-- WORK REQUIRED --
Return the listing below unchanged, except that the pictures are dropped.

-- SOURCE MATERIAL --
___
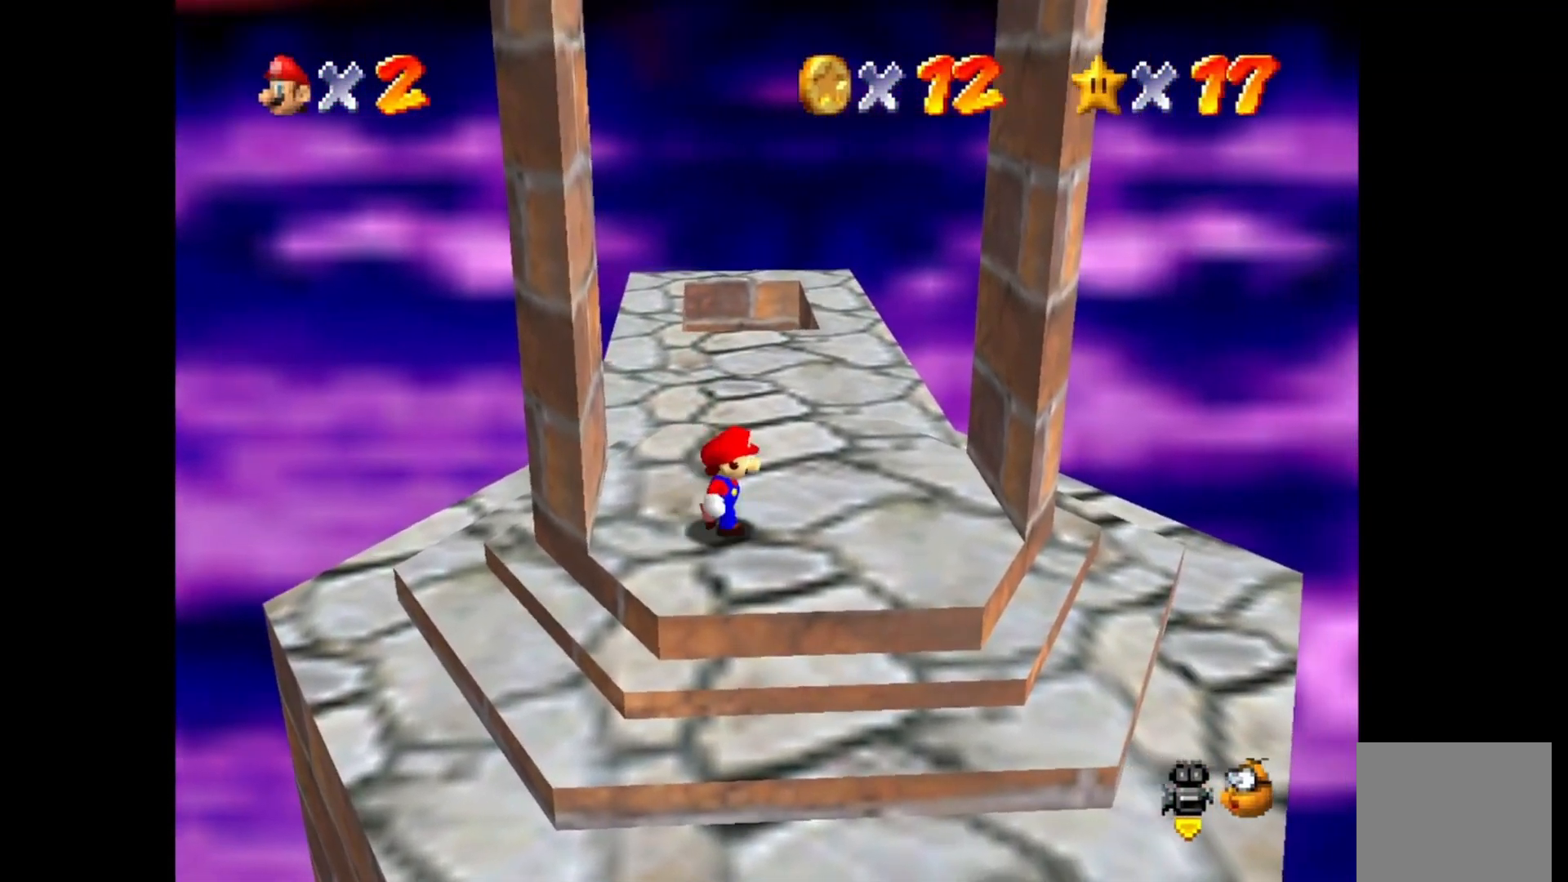
{"buttons": [], "left_stick": "right", "right_stick": "center", "events": [[317, "CROSS", "down"], [500, "CROSS", "up"]]}
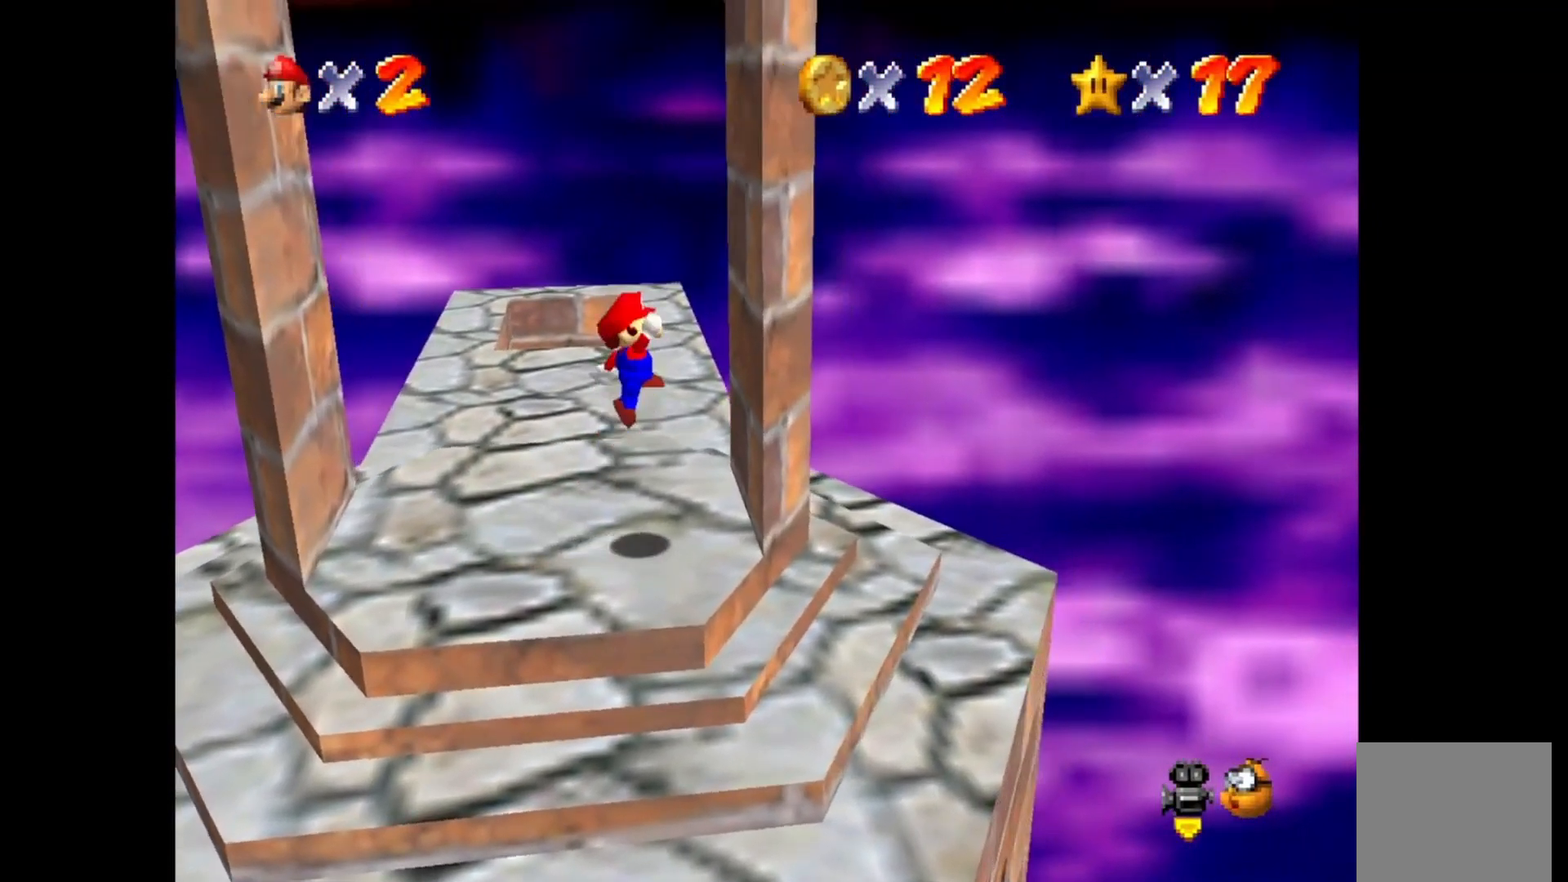
{"buttons": [], "left_stick": "left", "right_stick": "center", "events": [[233, "left_stick", "left"], [250, "CROSS", "down"], [450, "CROSS", "up"]]}
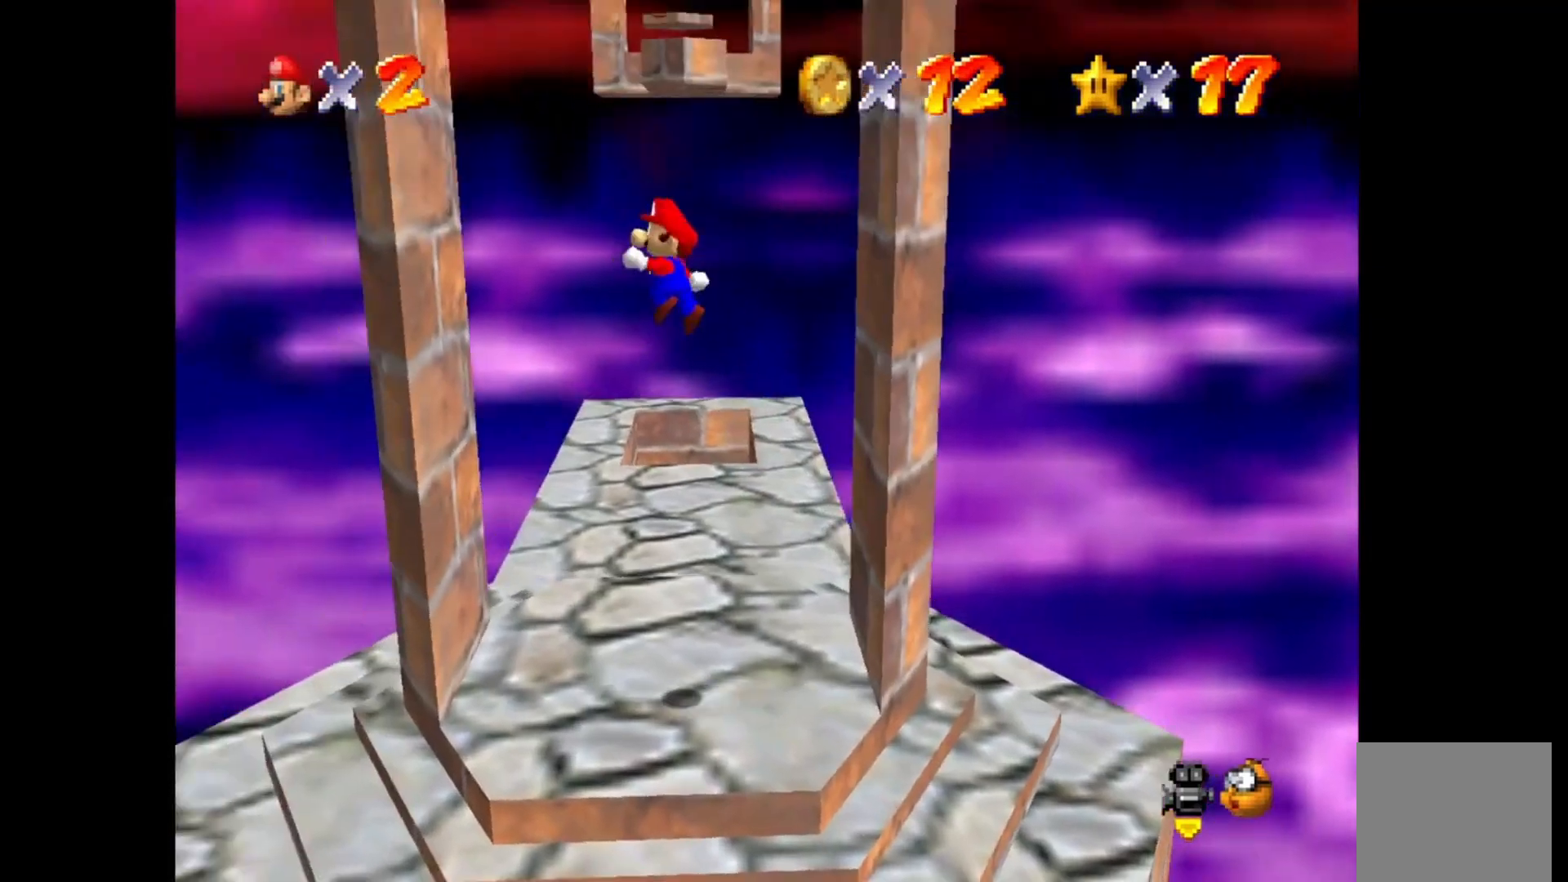
{"buttons": ["CROSS"], "left_stick": "right", "right_stick": "center", "events": [[300, "left_stick", "right"], [350, "CROSS", "down"]]}
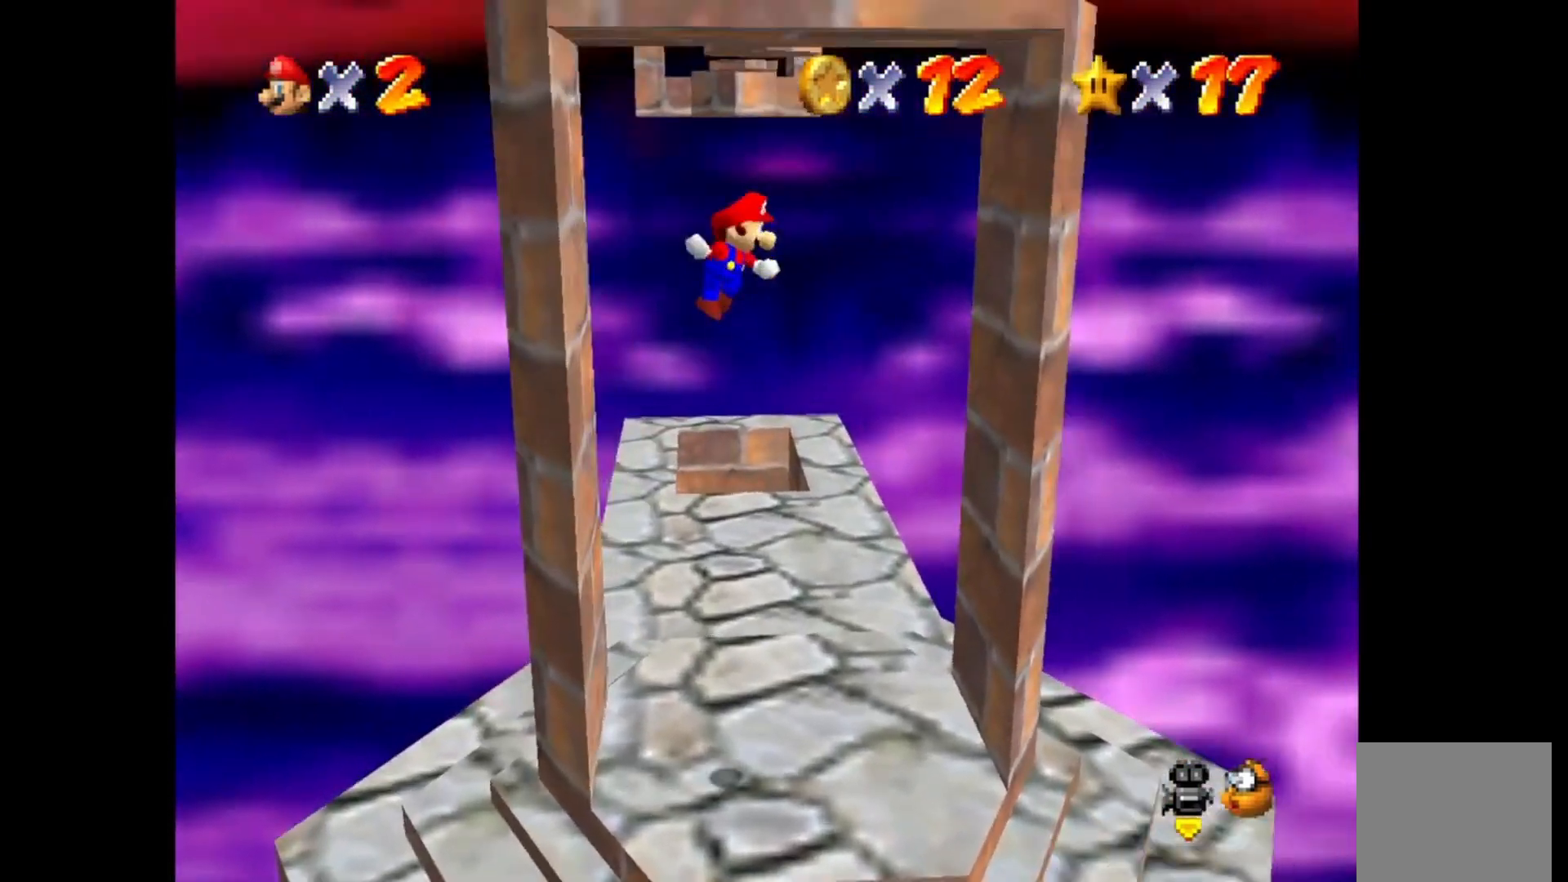
{"buttons": ["CROSS"], "left_stick": "down-right", "right_stick": "center", "events": [[67, "CROSS", "up"], [467, "CROSS", "down"], [467, "left_stick", "down-right"]]}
___
-- EXERCISE OUTPUT --
{"buttons": [], "left_stick": "right", "right_stick": "center", "events": [[317, "CROSS", "down"], [500, "CROSS", "up"]]}
{"buttons": [], "left_stick": "left", "right_stick": "center", "events": [[233, "left_stick", "left"], [250, "CROSS", "down"], [450, "CROSS", "up"]]}
{"buttons": ["CROSS"], "left_stick": "right", "right_stick": "center", "events": [[300, "left_stick", "right"], [350, "CROSS", "down"]]}
{"buttons": ["CROSS"], "left_stick": "down-right", "right_stick": "center", "events": [[67, "CROSS", "up"], [467, "CROSS", "down"], [467, "left_stick", "down-right"]]}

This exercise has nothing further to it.